Kaas wordt bijna over de hele wereld geproduceerd, in totaal zijn er zo'n 2000 soorten bekend. Er is ook een grote verscheidenheid aan technologieën voor het maken van kaas. Waar is dit geliefde product van gemaakt?
Welke producten zijn nodig om kaas te maken?
Het belangrijkste bestanddeel, zonder welke het onmogelijk is om kaas te maken, is melk. Melk kan vers, gestoomd, gepasteuriseerd worden gebruikt.
De meeste mensen consumeren kaas van koemelk, maar er zijn veel soorten producten van de melk van andere dieren in de wereld.

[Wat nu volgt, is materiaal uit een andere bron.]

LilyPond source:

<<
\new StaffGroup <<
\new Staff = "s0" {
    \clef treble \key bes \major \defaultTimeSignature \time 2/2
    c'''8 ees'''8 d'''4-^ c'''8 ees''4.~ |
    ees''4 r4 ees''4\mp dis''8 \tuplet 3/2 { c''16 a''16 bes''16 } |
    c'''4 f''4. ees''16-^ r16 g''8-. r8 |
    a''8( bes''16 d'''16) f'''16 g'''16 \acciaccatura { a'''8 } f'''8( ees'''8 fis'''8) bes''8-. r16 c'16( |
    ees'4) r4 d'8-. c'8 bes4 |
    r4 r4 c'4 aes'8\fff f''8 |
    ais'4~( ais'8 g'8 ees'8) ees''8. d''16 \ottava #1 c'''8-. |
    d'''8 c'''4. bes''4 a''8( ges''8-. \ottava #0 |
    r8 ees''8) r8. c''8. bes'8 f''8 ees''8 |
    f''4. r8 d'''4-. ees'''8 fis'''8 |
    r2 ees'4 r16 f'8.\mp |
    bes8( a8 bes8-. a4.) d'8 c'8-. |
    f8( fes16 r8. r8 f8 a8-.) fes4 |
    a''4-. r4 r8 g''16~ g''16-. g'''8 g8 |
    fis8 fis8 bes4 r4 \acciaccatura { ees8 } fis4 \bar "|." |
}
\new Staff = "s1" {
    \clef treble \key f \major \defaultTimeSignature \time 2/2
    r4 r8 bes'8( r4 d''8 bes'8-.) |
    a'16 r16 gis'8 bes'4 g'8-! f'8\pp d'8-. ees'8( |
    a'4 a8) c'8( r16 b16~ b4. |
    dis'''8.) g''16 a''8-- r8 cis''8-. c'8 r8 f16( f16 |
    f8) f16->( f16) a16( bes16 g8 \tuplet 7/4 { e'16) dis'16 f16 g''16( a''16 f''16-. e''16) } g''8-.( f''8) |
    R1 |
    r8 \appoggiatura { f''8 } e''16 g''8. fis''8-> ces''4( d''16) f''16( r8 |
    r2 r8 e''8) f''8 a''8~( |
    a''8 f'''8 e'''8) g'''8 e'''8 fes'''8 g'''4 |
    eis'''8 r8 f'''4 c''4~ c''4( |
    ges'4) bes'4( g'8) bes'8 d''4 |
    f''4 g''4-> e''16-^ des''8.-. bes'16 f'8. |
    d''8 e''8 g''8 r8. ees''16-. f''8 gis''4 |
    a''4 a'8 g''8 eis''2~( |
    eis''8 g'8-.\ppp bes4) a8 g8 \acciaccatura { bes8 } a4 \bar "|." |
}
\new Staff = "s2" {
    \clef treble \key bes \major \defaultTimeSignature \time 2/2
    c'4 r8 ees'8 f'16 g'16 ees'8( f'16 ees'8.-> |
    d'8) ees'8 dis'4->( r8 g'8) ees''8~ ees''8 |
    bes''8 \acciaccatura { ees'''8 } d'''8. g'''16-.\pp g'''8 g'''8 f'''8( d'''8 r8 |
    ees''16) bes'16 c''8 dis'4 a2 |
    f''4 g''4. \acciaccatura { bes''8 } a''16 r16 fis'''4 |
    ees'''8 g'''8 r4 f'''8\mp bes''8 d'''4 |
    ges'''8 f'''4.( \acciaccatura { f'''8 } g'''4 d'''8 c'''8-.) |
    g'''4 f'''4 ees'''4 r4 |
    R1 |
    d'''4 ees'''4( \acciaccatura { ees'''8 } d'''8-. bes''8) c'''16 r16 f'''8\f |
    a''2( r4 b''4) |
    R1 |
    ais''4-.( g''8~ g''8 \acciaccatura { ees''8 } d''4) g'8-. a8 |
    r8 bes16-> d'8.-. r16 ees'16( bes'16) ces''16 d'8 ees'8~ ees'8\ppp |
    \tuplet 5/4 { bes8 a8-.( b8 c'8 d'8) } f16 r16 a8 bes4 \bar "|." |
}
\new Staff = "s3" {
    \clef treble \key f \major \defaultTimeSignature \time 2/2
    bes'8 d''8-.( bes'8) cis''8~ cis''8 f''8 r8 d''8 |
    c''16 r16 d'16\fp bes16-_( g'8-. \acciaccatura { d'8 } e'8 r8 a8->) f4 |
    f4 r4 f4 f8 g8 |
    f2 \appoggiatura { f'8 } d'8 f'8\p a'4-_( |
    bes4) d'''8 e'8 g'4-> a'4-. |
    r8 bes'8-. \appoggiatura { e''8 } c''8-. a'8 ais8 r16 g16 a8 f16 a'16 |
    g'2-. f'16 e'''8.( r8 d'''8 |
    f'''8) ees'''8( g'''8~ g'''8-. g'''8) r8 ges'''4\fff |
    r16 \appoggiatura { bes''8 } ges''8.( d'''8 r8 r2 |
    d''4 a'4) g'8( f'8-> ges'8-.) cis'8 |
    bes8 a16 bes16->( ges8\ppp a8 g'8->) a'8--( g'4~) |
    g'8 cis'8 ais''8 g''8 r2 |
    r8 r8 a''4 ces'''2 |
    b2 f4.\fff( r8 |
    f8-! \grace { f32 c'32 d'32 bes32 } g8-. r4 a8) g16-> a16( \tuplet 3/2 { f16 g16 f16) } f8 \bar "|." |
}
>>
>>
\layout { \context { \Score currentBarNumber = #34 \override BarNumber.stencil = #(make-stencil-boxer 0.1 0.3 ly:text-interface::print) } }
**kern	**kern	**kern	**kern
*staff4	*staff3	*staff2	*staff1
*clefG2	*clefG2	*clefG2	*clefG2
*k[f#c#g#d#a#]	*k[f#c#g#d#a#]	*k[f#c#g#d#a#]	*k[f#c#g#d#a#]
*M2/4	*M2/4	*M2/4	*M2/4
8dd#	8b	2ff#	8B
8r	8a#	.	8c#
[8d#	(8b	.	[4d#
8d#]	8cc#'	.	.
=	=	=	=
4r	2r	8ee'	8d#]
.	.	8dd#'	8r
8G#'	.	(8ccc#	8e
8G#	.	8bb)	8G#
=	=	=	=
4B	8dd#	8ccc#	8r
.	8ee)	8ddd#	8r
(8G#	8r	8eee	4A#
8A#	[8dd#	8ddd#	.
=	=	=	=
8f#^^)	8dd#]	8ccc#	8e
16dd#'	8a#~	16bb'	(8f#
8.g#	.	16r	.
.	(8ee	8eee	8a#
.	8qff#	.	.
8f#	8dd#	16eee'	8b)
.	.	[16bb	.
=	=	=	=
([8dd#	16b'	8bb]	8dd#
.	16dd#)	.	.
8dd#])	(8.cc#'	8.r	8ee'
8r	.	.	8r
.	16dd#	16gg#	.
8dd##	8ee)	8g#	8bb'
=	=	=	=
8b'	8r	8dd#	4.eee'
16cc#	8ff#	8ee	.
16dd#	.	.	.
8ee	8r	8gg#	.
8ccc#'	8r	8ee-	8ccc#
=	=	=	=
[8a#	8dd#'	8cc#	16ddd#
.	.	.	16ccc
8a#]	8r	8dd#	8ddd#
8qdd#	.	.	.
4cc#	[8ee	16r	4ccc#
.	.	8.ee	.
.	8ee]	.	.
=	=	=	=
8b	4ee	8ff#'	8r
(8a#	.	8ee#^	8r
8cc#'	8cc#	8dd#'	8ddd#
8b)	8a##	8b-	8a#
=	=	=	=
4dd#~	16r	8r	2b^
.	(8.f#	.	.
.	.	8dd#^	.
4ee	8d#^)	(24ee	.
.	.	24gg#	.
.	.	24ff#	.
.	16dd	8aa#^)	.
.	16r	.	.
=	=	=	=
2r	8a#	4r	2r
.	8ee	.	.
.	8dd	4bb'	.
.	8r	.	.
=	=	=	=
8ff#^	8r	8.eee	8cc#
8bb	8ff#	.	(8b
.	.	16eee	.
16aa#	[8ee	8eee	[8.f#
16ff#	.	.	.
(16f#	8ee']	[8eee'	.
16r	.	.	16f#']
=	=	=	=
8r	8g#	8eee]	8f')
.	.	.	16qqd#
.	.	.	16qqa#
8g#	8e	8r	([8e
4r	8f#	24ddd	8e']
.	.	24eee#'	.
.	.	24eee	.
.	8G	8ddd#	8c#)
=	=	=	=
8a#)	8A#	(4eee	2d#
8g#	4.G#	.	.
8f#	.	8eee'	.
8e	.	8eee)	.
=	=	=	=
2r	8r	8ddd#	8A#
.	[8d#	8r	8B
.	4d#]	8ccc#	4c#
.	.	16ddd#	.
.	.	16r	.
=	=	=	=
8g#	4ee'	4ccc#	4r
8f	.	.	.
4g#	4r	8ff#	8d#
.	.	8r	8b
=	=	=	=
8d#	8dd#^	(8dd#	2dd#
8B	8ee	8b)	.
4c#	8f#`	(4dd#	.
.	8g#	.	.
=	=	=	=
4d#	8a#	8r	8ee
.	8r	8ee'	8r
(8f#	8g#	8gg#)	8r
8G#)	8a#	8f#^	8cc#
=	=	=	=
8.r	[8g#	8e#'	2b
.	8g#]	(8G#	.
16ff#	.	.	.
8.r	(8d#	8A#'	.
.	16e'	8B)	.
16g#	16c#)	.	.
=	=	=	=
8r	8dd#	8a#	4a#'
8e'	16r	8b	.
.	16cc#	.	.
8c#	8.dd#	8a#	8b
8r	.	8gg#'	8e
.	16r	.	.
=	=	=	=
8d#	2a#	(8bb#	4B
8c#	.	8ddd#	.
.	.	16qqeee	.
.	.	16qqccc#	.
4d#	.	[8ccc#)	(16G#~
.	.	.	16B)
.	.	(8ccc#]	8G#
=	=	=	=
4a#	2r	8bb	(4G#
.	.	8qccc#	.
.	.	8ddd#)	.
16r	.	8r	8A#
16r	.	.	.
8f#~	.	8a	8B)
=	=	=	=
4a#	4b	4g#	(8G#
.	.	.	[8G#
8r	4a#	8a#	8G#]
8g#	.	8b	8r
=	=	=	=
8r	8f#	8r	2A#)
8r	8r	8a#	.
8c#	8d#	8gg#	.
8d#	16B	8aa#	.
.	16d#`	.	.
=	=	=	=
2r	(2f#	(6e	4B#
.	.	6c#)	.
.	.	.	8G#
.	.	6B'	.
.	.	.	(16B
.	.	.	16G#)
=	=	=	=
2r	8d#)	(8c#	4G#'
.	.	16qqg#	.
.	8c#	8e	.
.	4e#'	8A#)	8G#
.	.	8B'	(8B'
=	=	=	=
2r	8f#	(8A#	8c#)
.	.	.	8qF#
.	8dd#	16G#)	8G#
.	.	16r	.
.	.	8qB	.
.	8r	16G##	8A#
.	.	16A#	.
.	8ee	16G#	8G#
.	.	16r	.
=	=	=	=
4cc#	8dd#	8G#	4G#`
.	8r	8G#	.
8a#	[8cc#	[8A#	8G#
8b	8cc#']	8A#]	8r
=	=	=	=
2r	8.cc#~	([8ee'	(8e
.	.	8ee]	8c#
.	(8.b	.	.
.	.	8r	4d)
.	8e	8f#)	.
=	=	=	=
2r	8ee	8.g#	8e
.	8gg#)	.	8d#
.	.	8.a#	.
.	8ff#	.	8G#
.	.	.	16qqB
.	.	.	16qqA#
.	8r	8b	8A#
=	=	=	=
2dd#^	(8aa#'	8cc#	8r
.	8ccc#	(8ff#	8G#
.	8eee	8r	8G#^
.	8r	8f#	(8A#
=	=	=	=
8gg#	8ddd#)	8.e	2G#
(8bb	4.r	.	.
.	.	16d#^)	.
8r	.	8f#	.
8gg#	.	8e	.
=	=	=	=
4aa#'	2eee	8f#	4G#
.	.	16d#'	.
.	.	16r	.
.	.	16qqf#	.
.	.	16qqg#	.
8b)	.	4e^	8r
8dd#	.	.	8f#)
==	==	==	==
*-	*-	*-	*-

Kaas gemaakt van melk van een kameel, hert, buffel, geit, schaap klinkt nogal ongebruikelijk.
Mozzarella-kaas wordt gemaakt van zwarte buffelmelk, ilves-kaas wordt gemaakt van rendiermelk.
De gebruikte melk bepaalt de smaakkenmerken van de kaas. Veel factoren beïnvloeden de kwaliteit van melk, dus zelfs vertegenwoordigers van dezelfde variëteit zullen nooit absoluut identiek zijn. Dieren worden onder verschillende omstandigheden gehouden, met verschillende tijden tussen het melken en het maken van kaas.
Chymosine, een enzym van de maagklier van zoogdieren, wordt aan melk toegevoegd. Voor de kaasbereiding wordt dit enzym voornamelijk verkregen uit kalveren van maximaal 10 dagen oud. Bij oudere dieren begint pepsine te worden geproduceerd, wat de kwaliteit van de kaas bederft.
Onlangs zijn ook op planten gebaseerde enzymen begonnen te worden gebruikt. Bijvoorbeeld bacteriën met een identieke genetische code.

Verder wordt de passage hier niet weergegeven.